TEXT PROVIDED below:

Friday, September 28, 2018

An Alignment System

I greatly despise the alignment grid, I could go into detail but many others have succinctly pointed out it's myriad of issues already. I feel better about the original three option one, but grand cosmic conflicts aren't something that has grabbed me that much. My brain has formulated a system that is grown from the personality determining parts the gird has grown over the years and taken into a completely different direction.

An Alignment System

People don't exist as islands, they cannot exist in isolation. They require a connection to something beyond them to function, it's simply how they are wired. This connection is refereed to as alignment, it is a mystical pull between an individual and something greater and usually somewhat abstract force that greatly influences their life. Alignment is written on a person's character sheet like it in usual D&D and has the three following effects on a character.
  • Alignment Shapes Character: The alignment of a character is a central pillar around which their personality is built. This doesn't mean that everyone aligned with the same things have similar personalities, only that they all care about the same thing. The connection between a character and their alignment can be reverent, matter-of-factly, antagonistic, subconscious, positive, it doesn't matter as long as it's important. A authoritarian and an anarchist can both be aligned to Law just in different ways. The sailor who cannot swim and the mermaid tempting him beneath the waves can both be aligned with the Sea.
    • Players are free to interpret their alignment any way they wish. They can have as shallow or complicated relation with it as they like.

End of TEXT PROVIDED.
RAW DATA below:

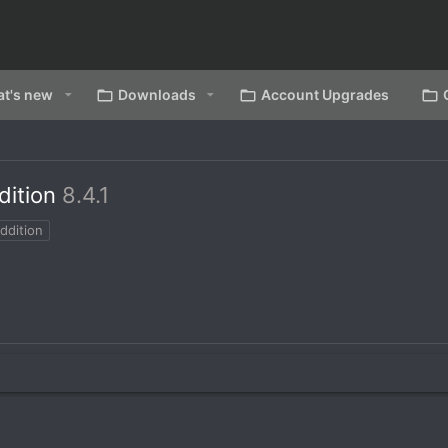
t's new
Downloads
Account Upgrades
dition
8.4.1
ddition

End of RAW DATA.
RAW DATA below:

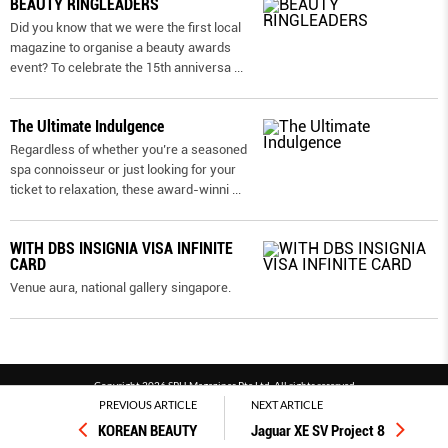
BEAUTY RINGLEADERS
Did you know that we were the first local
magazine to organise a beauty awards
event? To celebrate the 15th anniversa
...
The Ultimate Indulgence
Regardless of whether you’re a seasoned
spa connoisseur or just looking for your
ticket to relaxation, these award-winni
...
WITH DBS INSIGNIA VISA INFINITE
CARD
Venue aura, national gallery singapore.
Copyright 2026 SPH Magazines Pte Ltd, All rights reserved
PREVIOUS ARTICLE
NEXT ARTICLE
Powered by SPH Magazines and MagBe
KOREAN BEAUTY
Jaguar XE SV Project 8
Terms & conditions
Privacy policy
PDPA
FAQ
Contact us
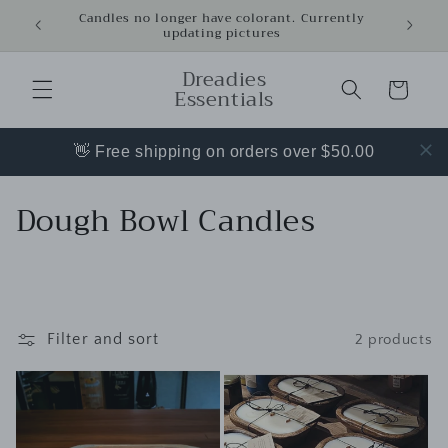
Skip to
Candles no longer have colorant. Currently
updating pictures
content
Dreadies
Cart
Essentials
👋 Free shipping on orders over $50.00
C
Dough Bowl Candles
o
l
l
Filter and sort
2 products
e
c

End of RAW DATA.

* EXERCISE A
List every kind of connection between a character and their alignment that the alignment system text names as acceptable.
* EXERCISE B
Answer these questions from the alignment system text:
(i) On what date was the text posted?
(ii) What name is given to the connection between an individual and something greater?
(iii) Where is a person's alignment written?
* EXERCISE C
Does each statement agree with the alignment system text? Answer yes or no, quoting the words that decide it.
(i) The writer feels better about the original three-option system than about the alignment grid.
(ii) Everyone aligned with the same thing has a similar personality.
(iii) Players must interpret their alignment in one fixed way.

* ANSWER A
reverent, matter-of-factly, antagonistic, subconscious, positive

* ANSWER B
(i) Friday, September 28, 2018
(ii) Alignment
(iii) On the person's character sheet

* ANSWER C
(i) Yes: "I feel better about the original three option one"
(ii) No: "This doesn't mean that everyone aligned with the same things have similar personalities"
(iii) No: "Players are free to interpret their alignment any way they wish."